• **Votre tâche**
Répondez aux questions suivantes d'après le texte sur Bordeaux.
(a) Quels frères ont découvert ce Bordeaux dans leurs Pages retrouvées ?
(b) Quelle charge M. de Tourny occupait-il ?
(c) Avec quels fruits croit-on voir la lumière jongler dans les rues de peintre ?

##### Texte à analyser #####

Il est, de par le monde, un Bordeaux plus beau que nature, le Bordeaux des grisettes en madras couleur de flamme et d'or, le Bordeaux des grands crus de Médoc et de haut Sauternes, des cuisines canailles et relevées, embaumant l'ail et la corruption chère aux palais blasés du Midi, le Bordeaux des royans, des cèpes et des écrevisses que les frères de Goncourt ont découvert dans leurs Pages retrouvées.

Vieux Bordeaux charmant, contourné, tarabiscoté de rocaille, construit par M. de Tourny, intendant de Guyenne et où M. de Tourny, qui est mort il y a cent ans de cela, revient rôder la nuit en habit de velours; vieux Bordeaux aux ruelles tortueuses, tour à tour ensoleillées et sombres, où la femme rencontrée vous sourit de l'œil et de la dent, deux clartés dans le sourire; rues de peintre où, pour peu que la chaussée monte et que des grisettes s'y étagent, piquant le gris des murailles de la tache rouge ou jaune de leur madras, vous croyez voir la lumière jongler avec des oranges et des pommes d'amour.

##### Jeu de données #####

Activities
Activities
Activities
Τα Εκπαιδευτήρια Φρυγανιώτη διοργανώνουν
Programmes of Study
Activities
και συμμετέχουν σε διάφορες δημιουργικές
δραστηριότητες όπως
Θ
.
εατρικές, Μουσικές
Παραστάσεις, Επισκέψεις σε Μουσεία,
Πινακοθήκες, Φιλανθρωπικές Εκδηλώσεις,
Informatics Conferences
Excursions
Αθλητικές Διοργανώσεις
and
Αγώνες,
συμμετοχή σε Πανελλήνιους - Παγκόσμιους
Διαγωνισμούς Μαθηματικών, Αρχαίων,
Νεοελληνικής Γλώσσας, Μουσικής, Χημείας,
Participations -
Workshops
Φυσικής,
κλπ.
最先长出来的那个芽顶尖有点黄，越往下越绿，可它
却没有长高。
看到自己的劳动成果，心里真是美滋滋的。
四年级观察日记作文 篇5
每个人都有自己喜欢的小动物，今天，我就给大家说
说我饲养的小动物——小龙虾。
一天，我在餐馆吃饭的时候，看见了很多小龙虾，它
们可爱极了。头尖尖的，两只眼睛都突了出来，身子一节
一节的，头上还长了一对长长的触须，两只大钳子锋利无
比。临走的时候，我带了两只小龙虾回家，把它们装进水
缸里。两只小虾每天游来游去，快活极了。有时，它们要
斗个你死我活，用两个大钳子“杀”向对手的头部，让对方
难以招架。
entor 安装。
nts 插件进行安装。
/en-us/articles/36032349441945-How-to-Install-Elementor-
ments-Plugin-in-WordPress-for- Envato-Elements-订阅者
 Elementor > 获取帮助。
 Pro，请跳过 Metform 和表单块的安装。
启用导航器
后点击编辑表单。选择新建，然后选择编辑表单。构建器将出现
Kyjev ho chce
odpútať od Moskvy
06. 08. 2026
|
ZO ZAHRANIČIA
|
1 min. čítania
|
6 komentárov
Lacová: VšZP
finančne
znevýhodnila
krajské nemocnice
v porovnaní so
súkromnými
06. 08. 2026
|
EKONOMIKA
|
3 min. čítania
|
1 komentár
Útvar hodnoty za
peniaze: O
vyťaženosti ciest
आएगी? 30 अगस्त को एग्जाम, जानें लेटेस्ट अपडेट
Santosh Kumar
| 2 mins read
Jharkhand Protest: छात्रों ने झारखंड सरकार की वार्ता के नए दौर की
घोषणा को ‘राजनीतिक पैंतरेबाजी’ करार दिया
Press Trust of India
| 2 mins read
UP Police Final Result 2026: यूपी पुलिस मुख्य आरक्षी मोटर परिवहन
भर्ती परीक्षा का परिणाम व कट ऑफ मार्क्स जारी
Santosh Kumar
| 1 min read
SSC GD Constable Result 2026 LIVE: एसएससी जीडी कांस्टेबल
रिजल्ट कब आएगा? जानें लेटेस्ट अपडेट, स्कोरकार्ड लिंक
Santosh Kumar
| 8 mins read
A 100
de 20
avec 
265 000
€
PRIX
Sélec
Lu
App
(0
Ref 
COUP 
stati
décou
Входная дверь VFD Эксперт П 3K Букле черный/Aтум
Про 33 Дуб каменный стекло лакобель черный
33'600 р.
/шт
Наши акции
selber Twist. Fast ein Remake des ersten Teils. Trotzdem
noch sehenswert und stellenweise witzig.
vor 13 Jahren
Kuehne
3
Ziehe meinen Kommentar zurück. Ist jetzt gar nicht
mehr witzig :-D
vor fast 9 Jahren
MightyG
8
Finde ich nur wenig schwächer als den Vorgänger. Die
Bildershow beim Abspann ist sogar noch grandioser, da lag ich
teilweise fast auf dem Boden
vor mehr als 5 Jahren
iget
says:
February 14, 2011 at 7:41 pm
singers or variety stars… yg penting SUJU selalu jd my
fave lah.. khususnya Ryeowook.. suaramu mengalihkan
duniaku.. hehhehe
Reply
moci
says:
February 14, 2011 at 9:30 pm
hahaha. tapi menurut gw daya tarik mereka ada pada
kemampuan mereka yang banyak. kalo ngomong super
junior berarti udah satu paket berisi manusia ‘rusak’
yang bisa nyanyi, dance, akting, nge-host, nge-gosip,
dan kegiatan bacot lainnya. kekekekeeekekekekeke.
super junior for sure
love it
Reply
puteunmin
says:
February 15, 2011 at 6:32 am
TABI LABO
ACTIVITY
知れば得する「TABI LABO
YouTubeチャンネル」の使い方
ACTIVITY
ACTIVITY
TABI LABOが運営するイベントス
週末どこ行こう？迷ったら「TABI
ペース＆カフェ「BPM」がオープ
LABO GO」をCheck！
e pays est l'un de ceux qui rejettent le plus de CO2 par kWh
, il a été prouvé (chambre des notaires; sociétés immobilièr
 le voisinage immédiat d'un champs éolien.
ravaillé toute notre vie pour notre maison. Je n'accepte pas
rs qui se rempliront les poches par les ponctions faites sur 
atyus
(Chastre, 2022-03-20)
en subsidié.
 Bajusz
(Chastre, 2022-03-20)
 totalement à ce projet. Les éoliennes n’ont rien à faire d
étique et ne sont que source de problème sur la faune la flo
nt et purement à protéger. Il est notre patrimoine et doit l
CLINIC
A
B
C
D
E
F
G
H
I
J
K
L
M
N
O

#####

• **Réponse attendue**
(a) Les frères de Goncourt.
(b) Il était intendant de Guyenne.
(c) Avec des oranges et des pommes d'amour.